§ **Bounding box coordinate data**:
◇ ◇ ◇ ◇

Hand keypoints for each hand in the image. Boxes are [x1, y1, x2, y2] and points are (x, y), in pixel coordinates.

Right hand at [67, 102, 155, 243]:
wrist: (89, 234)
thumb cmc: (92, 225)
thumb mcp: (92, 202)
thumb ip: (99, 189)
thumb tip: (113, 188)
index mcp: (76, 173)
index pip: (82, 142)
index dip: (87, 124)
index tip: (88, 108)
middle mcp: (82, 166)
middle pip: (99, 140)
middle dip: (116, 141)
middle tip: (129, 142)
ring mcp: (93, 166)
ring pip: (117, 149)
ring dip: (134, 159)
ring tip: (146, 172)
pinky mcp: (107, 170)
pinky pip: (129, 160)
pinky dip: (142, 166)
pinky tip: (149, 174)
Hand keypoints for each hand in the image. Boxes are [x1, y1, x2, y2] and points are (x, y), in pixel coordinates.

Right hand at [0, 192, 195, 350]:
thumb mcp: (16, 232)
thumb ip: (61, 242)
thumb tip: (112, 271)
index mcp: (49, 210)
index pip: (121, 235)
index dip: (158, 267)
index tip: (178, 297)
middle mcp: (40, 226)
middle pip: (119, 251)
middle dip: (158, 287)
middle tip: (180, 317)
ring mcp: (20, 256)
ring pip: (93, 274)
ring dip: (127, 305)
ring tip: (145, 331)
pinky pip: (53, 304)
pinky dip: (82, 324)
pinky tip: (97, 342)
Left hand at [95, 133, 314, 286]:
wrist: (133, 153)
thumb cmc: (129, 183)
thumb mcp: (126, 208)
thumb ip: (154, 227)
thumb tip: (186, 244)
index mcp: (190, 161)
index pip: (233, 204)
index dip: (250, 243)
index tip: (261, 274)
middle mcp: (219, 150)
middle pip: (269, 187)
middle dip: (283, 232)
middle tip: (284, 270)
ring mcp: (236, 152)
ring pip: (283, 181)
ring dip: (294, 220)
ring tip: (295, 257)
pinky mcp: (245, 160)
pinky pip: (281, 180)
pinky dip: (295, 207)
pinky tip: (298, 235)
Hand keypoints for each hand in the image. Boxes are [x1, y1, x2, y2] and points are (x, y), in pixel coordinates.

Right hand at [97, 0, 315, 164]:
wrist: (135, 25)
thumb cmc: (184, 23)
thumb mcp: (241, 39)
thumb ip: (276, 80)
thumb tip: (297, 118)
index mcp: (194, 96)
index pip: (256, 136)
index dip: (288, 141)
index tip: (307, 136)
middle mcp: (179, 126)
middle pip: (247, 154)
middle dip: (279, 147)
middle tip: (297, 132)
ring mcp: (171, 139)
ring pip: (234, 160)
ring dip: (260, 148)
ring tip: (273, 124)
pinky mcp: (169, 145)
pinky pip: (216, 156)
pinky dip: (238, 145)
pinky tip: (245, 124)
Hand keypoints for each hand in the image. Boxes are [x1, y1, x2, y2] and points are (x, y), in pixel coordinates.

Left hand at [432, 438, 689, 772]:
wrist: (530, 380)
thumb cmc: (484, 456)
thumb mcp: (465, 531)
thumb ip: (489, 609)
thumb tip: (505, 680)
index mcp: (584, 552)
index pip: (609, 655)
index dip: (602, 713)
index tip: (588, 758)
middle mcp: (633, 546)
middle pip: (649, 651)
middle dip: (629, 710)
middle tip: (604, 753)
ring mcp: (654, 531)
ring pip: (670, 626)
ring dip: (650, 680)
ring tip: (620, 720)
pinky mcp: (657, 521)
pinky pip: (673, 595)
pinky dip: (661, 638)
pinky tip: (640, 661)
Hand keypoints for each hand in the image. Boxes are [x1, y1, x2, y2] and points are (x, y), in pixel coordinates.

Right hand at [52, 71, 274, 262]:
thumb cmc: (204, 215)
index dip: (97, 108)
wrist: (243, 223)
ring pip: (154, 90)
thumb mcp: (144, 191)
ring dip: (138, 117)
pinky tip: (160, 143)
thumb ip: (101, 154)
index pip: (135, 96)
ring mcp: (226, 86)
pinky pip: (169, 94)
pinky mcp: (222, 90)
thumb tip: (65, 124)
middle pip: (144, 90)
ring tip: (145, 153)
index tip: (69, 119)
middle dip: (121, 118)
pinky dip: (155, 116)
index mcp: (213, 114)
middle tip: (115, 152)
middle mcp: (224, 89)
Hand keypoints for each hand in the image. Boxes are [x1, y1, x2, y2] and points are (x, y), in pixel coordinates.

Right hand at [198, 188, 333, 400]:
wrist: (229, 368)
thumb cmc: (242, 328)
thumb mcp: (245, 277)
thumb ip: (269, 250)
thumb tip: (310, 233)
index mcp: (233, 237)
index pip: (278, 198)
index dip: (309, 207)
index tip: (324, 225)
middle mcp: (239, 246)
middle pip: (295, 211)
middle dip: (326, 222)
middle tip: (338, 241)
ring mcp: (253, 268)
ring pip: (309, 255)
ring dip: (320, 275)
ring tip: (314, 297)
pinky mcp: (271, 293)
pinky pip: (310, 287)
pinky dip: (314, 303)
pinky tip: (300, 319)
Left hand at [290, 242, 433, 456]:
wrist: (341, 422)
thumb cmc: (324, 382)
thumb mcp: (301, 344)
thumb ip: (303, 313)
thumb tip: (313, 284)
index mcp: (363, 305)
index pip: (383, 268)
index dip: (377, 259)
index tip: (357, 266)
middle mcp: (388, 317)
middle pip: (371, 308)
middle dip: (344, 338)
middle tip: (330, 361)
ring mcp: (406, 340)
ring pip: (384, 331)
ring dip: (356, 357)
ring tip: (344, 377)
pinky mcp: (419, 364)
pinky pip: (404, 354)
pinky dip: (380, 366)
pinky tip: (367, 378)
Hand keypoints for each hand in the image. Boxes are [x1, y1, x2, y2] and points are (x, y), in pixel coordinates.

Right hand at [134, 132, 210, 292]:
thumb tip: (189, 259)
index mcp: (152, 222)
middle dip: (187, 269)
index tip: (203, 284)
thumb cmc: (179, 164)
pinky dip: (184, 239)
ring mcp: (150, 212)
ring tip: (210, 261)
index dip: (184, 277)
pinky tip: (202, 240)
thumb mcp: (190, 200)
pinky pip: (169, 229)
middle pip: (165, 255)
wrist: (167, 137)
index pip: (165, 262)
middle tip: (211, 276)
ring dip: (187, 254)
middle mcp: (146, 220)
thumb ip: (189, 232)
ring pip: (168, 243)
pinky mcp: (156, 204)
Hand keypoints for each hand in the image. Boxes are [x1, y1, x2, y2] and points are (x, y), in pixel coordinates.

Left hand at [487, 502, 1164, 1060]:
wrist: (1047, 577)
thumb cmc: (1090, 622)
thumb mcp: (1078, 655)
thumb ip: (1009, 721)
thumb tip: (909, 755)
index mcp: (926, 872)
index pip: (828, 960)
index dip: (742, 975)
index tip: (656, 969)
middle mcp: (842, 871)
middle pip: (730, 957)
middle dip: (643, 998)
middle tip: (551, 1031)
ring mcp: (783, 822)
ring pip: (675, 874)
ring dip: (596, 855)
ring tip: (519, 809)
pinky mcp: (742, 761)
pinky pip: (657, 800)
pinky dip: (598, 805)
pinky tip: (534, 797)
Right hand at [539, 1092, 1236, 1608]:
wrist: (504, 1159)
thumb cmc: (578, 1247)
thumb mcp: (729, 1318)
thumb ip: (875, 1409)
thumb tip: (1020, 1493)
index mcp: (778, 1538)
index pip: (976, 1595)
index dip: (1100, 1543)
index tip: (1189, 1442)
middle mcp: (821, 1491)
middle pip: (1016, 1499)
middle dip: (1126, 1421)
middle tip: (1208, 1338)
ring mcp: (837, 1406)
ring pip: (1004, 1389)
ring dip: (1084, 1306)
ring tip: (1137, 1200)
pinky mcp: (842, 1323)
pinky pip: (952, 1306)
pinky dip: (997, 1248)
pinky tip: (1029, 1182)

◇ ◇ ◇ ◇

§ **YOUR INSTRUCTIONS**: Starting from the top of the records and ending at the line that contains "index tip: (88, 108)", repeat each line exactly and return only those lines.

§ **ANSWER TO THIS EXERCISE**:
Hand keypoints for each hand in the image. Boxes are [x1, y1, x2, y2] and points are (x, y), in pixel coordinates.

Right hand at [67, 102, 155, 243]:
wrist: (89, 234)
thumb cmc: (92, 225)
thumb mcp: (92, 202)
thumb ip: (99, 189)
thumb tip: (113, 188)
index mcp: (76, 173)
index pip: (82, 142)
index dip: (87, 124)
index tip: (88, 108)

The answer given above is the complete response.